Job —
Reproduce verbatim the transcribed text of every entry below, leaving the pictures out of your output.

Transcribed page text —
------------------------------

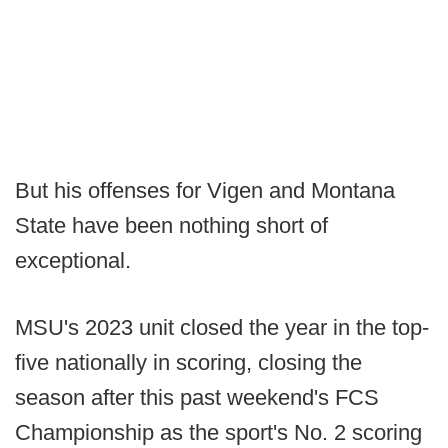
But his offenses for Vigen and Montana
State have been nothing short of
exceptional.
MSU's 2023 unit closed the year in the top-
five nationally in scoring, closing the
season after this past weekend's FCS
Championship as the sport's No. 2 scoring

------------------------------

Written answer —
But his offenses for Vigen and Montana
State have been nothing short of
exceptional.
MSU's 2023 unit closed the year in the top-
five nationally in scoring, closing the
season after this past weekend's FCS
Championship as the sport's No. 2 scoring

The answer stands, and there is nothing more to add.